Parker v. Stage

Decision Date21 November 1977
Citation43 N.Y.2d 128,371 N.E.2d 513,400 N.Y.S.2d 794
Parties, 371 N.E.2d 513, 98 A.L.R.3d 328 In the Matter of Angelie C. PARKER, Appellant, v. Harold STAGE, Respondent.
CourtNew York Court of Appeals Court of Appeals
OPINION OF THE COURT

WACHTLER, Judge.

The question on this appeal is whether the Department of Social Services can compel a father to pay for the support of his 18-year-old daughter after she has left his house, voluntarily and against his wishes, to live with her paramour and have a child. Both the Family Court and the Appellate Division held that, under the circumstances, the father should not be obligated to support his daughter even though she is receiving public assistance. The Commissioner of Social Services has appealed to this court by leave of the Appellate Division.

The facts developed at the Family Court hearing were not disputed. Respondent's daughter was born in September of 1956. Several years later the father and mother were divorced. After the divorce the girl remained in her father's custody. In early 1974 she informed her cousin that she intended to leave home to live with her paramour and have a child. Although neither she nor her boyfriend were employed, she said that she intended to support herself and her child by seeking public assistance. She did not return to school in the fall of 1974. In October, shortly after her 18th birthday, she left home while her father was at work. Nearly two weeks later he was able to locate her with the assistance of the police.

She returned home and for several months resided with her father, but only intermittently. For long periods of time she would "disappear". On each occasion her father accepted her back and continued to support her. He contacted her former guidance counselor and arranged for her to return to school. He informed her of this and continuously urged her to resume her schooling but she refused. She also refused to discuss her goals with him. At one point he helped her to obtain a job, but she quit after four weeks. For a time she was in a job training program but she quit that as well. Finally in the spring of 1975 she took up permanent residence with her paramour who was also unemployed.

In the fall of 1975 respondent's daughter gave birth to a child out of wedlock. She then applied for aid to dependent children and obtained public assistance for her child and for herself, as the mother of an eligible child (Social Services Law, § 349). In February, 1976 the Commissioner of Social Services of Orange County commenced this proceeding in the Family Court to compel the respondent to contribute toward his daughter's support. * The proceeding was brought pursuant to subdivision 3 of section 101-a of the Social Services Law which authorizes a social services official to institute a support proceeding against a parent or other responsible relative if the applicant or recipient of public assistance "fails" to do so.

At the conclusion of the hearing the Family Court Judge dismissed the petition on the ground that respondent's daughte by leaving home to live with her paramour and have his child, had "emancipated herself from her father and his household * * * and * * * as a result of that emancipation, the respondent is relieved of any obligation to support" her.

• _PROVIDED MATERIAL_:
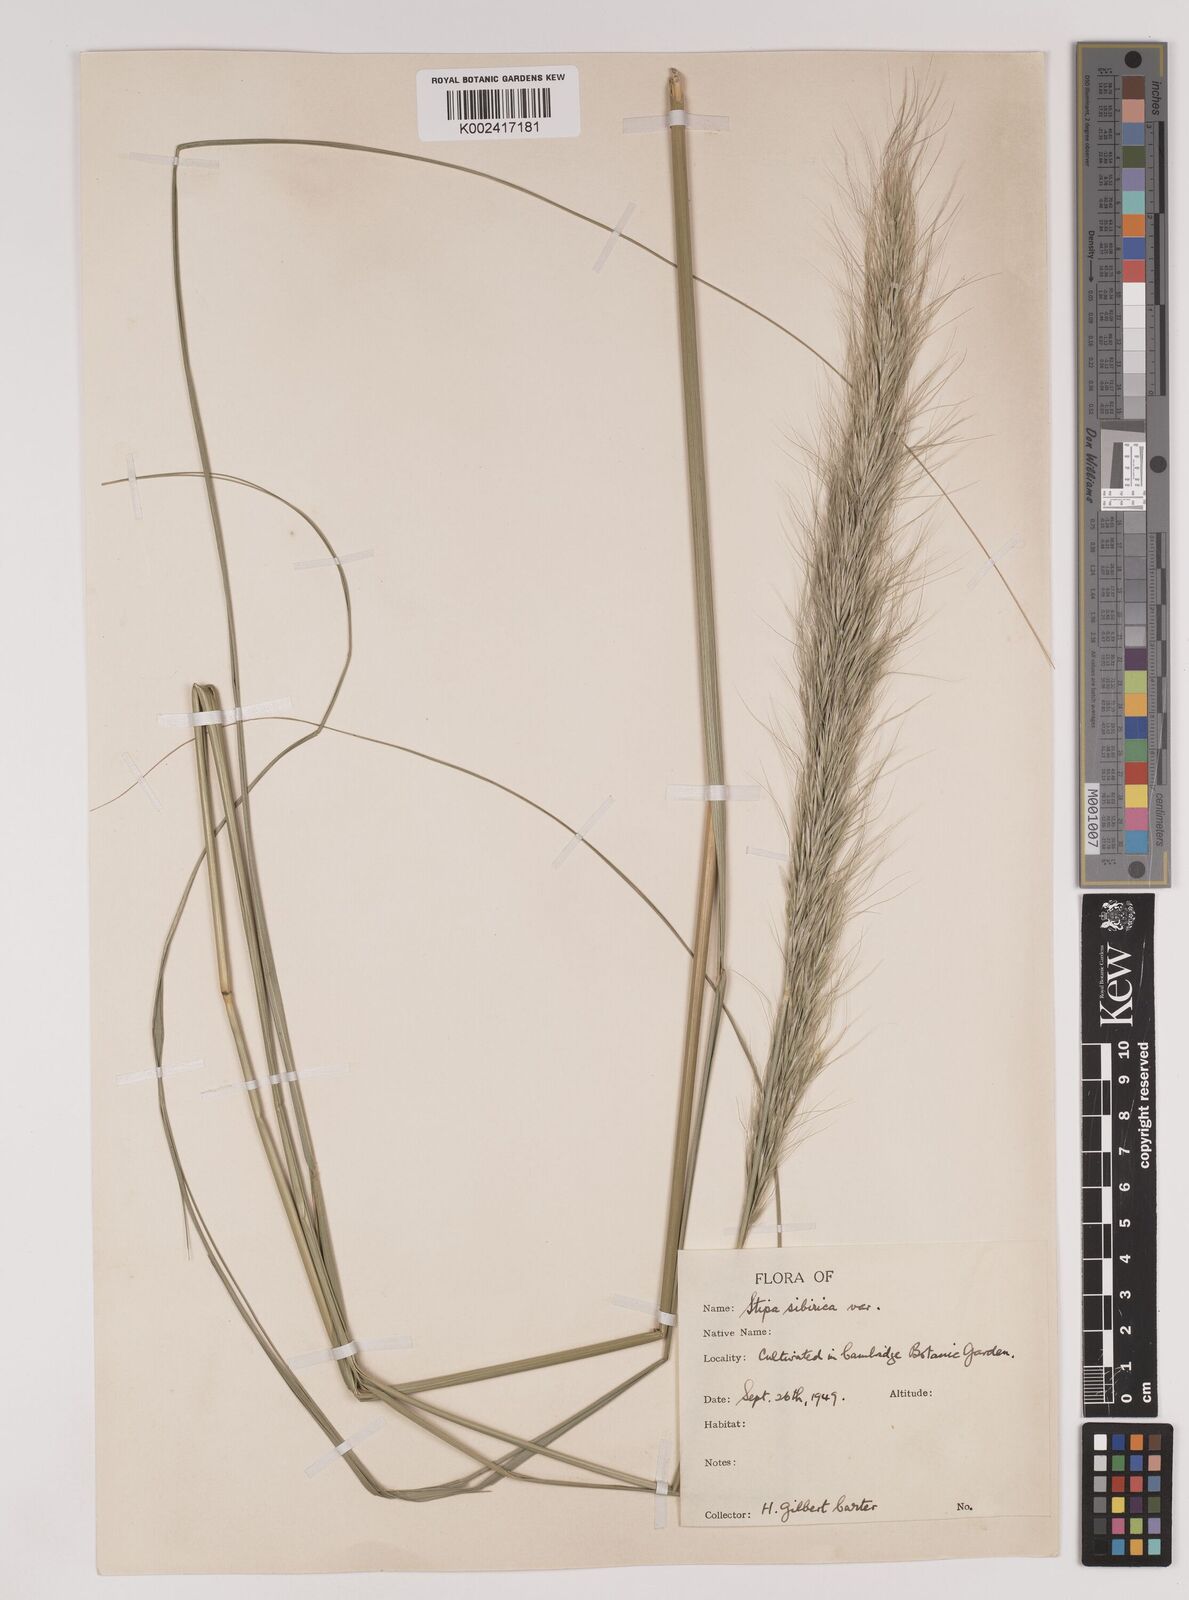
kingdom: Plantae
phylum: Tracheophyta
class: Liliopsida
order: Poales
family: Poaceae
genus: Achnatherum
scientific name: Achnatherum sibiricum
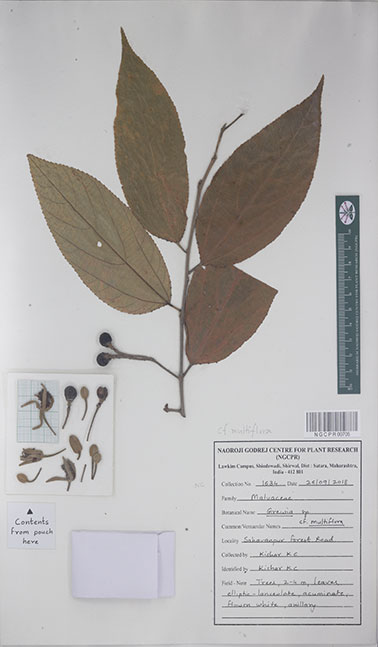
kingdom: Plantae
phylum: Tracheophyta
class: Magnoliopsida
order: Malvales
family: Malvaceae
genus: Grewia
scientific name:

• _EXERCISE 1_: Translate this sentence from the court opinion into Spanish: "Several years later the father and mother were divorced."
• _EXERCISE 2_: In the records, begin at the line that has "order: Poales" and stop after the last line of the records, switching "scientific name" to "species" and leaving everything else unchanged. Omit the pictures.

• _WORKED ANSWER 1_: Varios años después, el padre y la madre se divorciaron.

• _WORKED ANSWER 2_:
order: Poales
family: Poaceae
genus: Achnatherum
species: Achnatherum sibiricum
kingdom: Plantae
phylum: Tracheophyta
class: Magnoliopsida
order: Malvales
family: Malvaceae
genus: Grewia
species:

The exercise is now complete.